> GOAL
Copy verbatim the lines of the items below, from the line containing "country: LT" up to and including the line containing "longitude: 23.8822".
=== SUPPLIED RECORDS ===
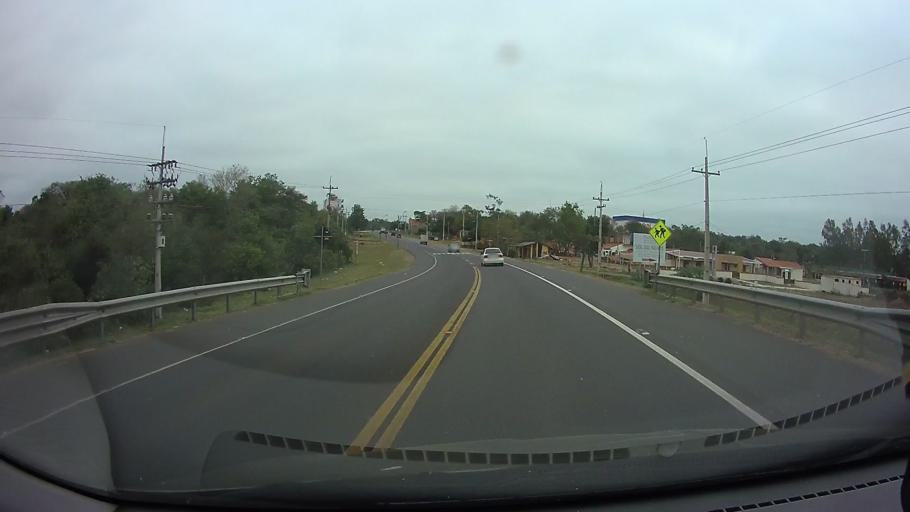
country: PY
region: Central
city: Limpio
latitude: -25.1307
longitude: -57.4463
===
=== SUPPLIED RECORDS ===
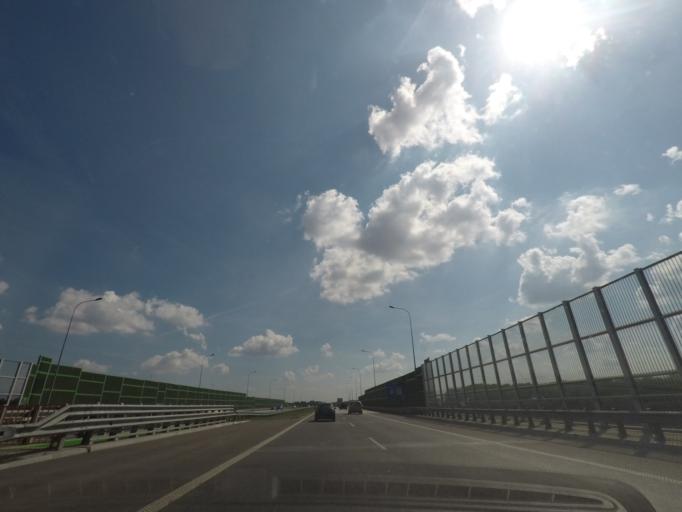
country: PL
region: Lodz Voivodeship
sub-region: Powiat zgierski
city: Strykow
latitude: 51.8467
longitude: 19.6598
===
=== SUPPLIED RECORDS ===
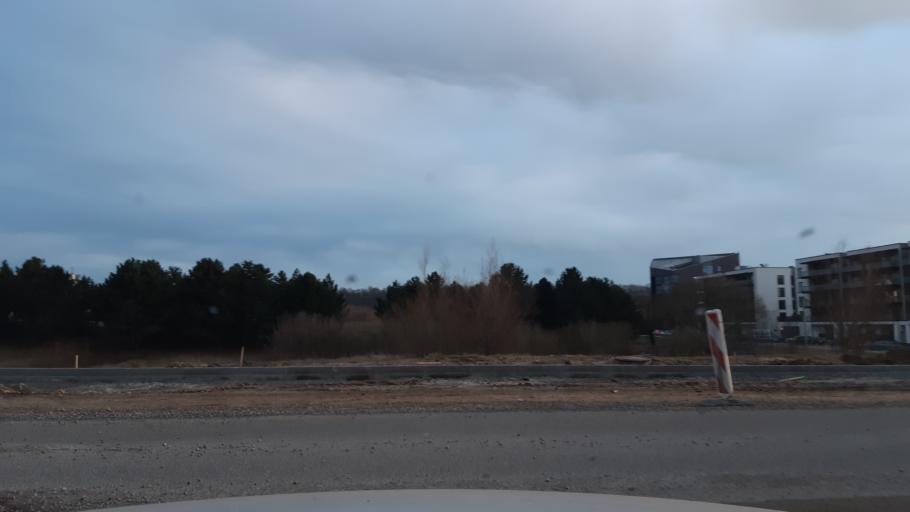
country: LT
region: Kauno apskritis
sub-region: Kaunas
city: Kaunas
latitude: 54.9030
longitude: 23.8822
===
> RESPONSE TO THE TASK
country: LT
region: Kauno apskritis
sub-region: Kaunas
city: Kaunas
latitude: 54.9030
longitude: 23.8822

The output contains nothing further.